» **Data to process**
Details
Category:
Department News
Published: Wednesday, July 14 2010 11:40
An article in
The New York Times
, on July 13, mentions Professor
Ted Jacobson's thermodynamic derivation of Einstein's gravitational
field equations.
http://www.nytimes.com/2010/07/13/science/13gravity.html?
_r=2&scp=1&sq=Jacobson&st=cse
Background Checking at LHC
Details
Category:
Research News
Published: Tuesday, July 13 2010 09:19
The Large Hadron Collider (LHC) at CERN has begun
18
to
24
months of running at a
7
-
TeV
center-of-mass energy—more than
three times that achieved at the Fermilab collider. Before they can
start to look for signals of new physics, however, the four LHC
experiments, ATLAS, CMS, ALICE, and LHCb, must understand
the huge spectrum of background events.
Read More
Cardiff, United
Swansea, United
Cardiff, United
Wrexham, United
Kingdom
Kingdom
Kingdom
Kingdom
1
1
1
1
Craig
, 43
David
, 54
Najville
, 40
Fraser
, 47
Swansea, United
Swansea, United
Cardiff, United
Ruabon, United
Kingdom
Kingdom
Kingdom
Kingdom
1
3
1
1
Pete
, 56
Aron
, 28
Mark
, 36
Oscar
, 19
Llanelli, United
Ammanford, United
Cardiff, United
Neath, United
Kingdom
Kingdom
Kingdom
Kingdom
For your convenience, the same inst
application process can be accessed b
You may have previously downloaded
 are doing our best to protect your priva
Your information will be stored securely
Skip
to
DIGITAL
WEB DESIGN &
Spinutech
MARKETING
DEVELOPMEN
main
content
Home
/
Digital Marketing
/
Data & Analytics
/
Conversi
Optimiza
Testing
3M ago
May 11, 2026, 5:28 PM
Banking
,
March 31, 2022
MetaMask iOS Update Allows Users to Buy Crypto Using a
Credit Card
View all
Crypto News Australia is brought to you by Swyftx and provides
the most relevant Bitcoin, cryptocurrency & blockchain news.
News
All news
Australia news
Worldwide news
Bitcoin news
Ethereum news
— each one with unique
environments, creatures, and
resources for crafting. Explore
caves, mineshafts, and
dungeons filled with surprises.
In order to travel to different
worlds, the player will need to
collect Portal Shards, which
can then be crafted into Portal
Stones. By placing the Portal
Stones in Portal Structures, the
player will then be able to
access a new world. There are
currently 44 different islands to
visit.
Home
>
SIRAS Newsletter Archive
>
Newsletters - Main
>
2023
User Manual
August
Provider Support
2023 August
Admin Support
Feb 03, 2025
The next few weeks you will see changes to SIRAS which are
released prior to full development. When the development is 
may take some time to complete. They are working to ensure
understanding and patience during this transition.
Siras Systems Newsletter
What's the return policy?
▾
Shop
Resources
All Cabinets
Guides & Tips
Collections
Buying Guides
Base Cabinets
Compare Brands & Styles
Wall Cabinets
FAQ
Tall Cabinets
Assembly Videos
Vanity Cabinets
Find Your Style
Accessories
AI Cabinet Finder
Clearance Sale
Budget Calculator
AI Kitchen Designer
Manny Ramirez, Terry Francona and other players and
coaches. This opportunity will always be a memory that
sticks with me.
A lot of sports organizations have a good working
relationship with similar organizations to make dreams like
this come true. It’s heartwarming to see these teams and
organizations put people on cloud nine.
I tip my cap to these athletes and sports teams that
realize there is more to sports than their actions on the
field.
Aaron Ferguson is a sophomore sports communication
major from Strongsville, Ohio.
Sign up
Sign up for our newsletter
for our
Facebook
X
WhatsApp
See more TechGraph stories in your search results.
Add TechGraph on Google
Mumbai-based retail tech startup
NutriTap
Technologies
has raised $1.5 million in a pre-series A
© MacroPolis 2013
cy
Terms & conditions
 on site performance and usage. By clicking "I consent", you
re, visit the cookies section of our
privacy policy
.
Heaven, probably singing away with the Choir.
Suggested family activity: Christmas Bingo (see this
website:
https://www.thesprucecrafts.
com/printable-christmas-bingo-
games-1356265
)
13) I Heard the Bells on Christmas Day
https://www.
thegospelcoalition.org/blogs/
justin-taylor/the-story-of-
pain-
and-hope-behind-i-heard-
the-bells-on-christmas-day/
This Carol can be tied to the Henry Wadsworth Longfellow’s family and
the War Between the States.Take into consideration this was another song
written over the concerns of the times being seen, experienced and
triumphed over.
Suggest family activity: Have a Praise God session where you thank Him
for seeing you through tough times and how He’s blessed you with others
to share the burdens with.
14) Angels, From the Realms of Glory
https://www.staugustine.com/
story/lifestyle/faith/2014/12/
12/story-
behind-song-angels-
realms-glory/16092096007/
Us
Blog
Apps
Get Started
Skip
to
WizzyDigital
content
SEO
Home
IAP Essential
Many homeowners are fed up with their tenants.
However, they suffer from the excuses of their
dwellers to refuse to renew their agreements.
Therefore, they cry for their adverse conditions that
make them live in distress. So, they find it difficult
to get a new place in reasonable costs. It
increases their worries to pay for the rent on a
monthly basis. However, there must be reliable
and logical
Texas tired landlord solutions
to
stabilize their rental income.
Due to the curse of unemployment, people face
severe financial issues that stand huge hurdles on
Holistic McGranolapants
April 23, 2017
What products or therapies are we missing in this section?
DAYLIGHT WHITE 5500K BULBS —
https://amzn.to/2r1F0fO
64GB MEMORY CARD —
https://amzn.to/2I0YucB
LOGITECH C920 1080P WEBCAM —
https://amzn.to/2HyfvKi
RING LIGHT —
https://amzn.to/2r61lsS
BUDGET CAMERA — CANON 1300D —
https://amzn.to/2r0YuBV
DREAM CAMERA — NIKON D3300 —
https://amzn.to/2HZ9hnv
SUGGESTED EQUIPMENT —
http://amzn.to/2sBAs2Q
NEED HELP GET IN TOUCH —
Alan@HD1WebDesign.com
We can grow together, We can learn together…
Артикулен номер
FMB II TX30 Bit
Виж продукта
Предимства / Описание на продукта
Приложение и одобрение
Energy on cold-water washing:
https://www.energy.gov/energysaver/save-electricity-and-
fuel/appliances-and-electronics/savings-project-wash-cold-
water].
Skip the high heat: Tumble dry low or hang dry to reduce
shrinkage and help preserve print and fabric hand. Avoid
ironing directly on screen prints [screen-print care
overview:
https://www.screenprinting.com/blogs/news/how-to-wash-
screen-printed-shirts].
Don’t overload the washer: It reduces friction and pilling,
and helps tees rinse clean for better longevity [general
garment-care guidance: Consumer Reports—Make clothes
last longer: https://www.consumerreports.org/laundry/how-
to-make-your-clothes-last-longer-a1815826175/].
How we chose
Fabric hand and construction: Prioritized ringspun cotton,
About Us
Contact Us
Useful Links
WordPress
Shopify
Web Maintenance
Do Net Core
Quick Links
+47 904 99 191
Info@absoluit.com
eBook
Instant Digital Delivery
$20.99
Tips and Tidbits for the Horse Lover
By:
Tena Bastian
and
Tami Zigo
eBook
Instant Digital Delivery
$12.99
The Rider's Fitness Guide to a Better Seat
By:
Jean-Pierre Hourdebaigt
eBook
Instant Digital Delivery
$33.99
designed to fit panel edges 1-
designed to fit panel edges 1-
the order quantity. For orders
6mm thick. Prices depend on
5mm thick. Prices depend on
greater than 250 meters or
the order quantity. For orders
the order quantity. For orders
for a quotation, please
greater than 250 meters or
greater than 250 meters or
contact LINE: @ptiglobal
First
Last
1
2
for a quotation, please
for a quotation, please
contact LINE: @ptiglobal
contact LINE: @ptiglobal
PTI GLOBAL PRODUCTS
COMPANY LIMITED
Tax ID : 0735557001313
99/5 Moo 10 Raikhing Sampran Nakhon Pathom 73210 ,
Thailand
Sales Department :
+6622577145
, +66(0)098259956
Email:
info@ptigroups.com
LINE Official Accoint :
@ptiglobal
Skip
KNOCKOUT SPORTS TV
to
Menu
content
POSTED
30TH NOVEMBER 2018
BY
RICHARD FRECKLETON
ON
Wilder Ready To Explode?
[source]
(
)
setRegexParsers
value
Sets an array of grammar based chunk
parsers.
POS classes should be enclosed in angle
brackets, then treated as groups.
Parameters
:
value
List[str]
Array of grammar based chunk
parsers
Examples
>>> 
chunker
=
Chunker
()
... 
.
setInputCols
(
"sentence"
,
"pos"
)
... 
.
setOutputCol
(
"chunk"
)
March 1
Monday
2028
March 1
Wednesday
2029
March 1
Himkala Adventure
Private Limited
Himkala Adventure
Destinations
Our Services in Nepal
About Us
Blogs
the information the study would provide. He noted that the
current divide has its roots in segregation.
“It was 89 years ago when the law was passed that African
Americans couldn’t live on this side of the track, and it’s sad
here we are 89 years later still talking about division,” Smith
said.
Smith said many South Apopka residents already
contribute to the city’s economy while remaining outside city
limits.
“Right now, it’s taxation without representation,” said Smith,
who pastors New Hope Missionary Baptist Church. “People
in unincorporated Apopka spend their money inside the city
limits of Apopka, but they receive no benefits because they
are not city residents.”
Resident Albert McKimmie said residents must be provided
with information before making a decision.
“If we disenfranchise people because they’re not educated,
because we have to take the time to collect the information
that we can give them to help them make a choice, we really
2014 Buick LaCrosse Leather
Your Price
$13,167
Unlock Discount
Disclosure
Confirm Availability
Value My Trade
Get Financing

» **Exercise objective**
Copy the rows above word for word, from the very first line through the line that contains "field equations.", including both of those lines.

» **Answer space**
Details
Category:
Department News
Published: Wednesday, July 14 2010 11:40
An article in
The New York Times
, on July 13, mentions Professor
Ted Jacobson's thermodynamic derivation of Einstein's gravitational
field equations.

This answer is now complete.